Transformers struggle when attending to long contexts, since the amount of computation grows with the context length, and therefore they cannot model long-term memories effectively. Several variations have been proposed to alleviate this problem, but they all have a finite memory capacity, being forced to drop old information. P. H. Martins et. al. [8] propose the ∞-former, which extends the vanilla transformer with an unbounded long-term memory. By making use of a continuous-space attention mechanism to attend over the long-term memory, the ∞-former's attention complexity becomes independent of the context length. Thus, it is able to model arbitrarily long contexts and maintain "sticky memories" while keeping a fixed computation budget.
Unlike LSTM that backpropagates through time for learning via timesteps, everything in ∞ -former works heuristically. The ∞ -former uses the continuous attention, which adapts not the tokens but continuous signal to the self attention.
Z. Zhu et. al. [9] describe an efficient hierarchical method to compute attention in the Transformer architecture. The proposed attention mechanism exploits a matrix structure similar to the Hierarchical Matrix (H-Matrix) developed by the numerical analysis community, and has linear run time and memory complexity. The authors perform extensive experiments to show that the inductive bias embodied by our hierarchical attention is effective in capturing the hierarchical structure in the sequences typical for natural language and vision tasks. And it turns out that their method is superior to alternative sub-quadratic proposals by over +6 points on average on the Long Range Arena benchmark.
What they did is simply make an assumption that the attention matrix is formed with hierarchical low-rank structure, and use the Hierarchical-Matrix to implement the Hierarchical Attention that has the hierarchical structure. Unfortunately, we cannot adapt the cross-attention to this architecture, since there is no locality between source and target in this model.

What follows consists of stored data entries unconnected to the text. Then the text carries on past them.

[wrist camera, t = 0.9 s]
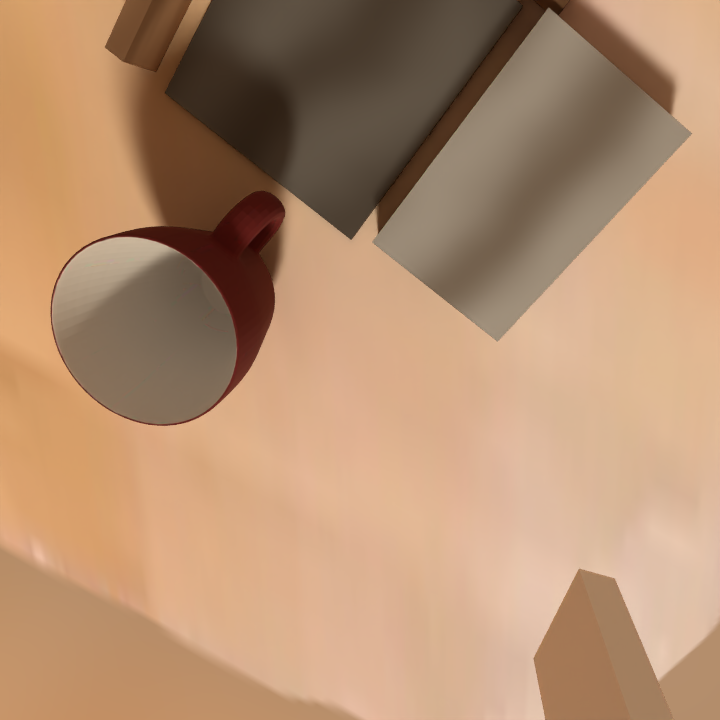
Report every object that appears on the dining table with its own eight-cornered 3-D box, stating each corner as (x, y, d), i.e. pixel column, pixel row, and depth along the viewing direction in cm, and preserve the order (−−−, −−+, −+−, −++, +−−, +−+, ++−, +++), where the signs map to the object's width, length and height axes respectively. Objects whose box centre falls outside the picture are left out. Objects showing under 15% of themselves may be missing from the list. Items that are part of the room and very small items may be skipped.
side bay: (135, 67, 28) (100, 57, 25) (289, -252, 22) (267, -311, 20) (481, 340, 30) (484, 359, 27) (695, 107, 24) (727, 100, 22)
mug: (221, 139, 28) (111, 127, 19) (351, 223, 29) (307, 253, 19) (146, 303, 32) (24, 360, 23) (262, 375, 32) (189, 460, 23)
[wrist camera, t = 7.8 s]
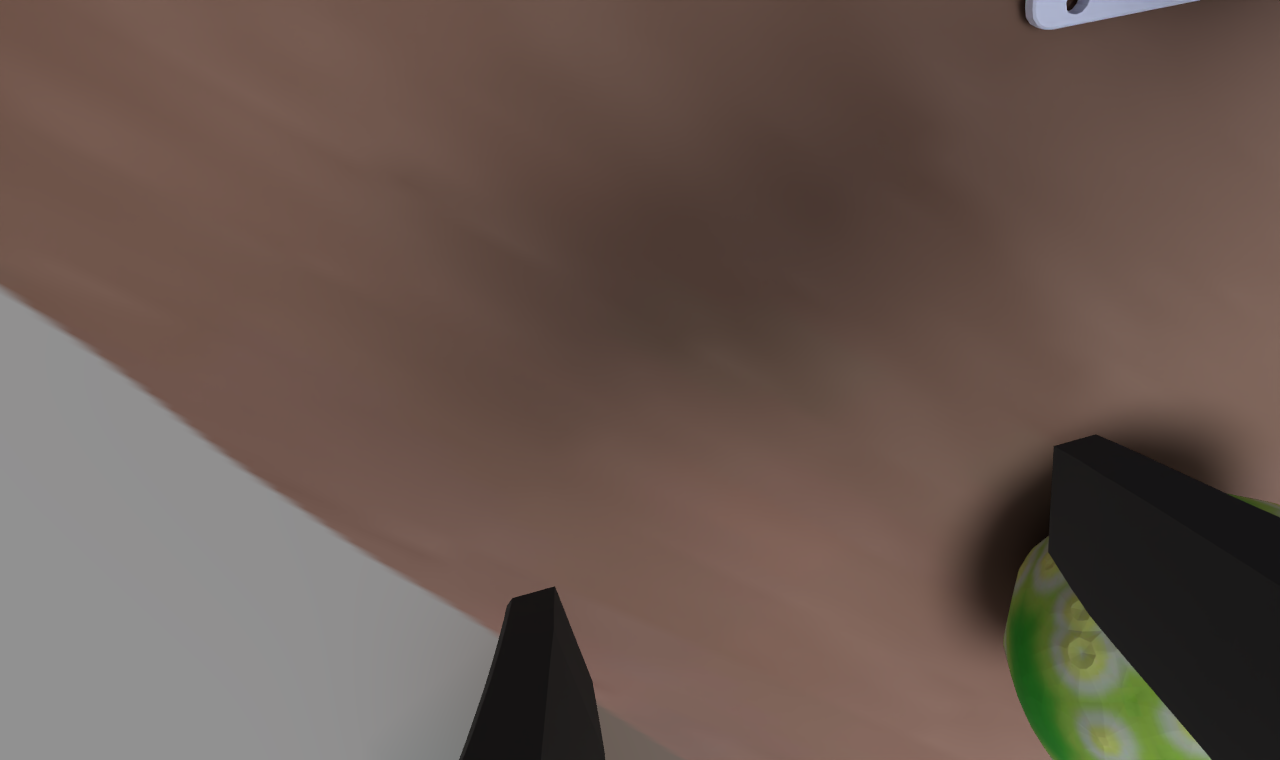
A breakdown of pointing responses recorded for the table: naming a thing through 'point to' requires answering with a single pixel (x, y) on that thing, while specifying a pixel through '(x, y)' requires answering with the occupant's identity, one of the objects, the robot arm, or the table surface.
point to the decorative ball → (1084, 675)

A. Jaegle et. al. [10] proposed a transformer based model called Perceiver. As you could see below, this model really looks like the LSTM. The reason that the authours of the paper designed the model just like LSTM is for the Multi-Modality. The Perceiver is designed to very flexibly handle a wide range of inputs out of the box even if they come from very different modalities, including high-bandwidth ones such as images and audio.
Unlike normal Transformers, this model builds the query from latent array, which is helpful for solving the quadratic memory issue. Basically, the Perceiver uses a cross-attention module to project an high-dimensional input byte array to a fixed-dimensional latent bottleneck before processing it using a deep stack of Transformer-style self-attention blocks in the latent space.
Also, as you could see in the image above, the weights are optionally shared between repeats, which means that we could save memory. Here, you could see that how much did the authors take care about both performance and efficiency.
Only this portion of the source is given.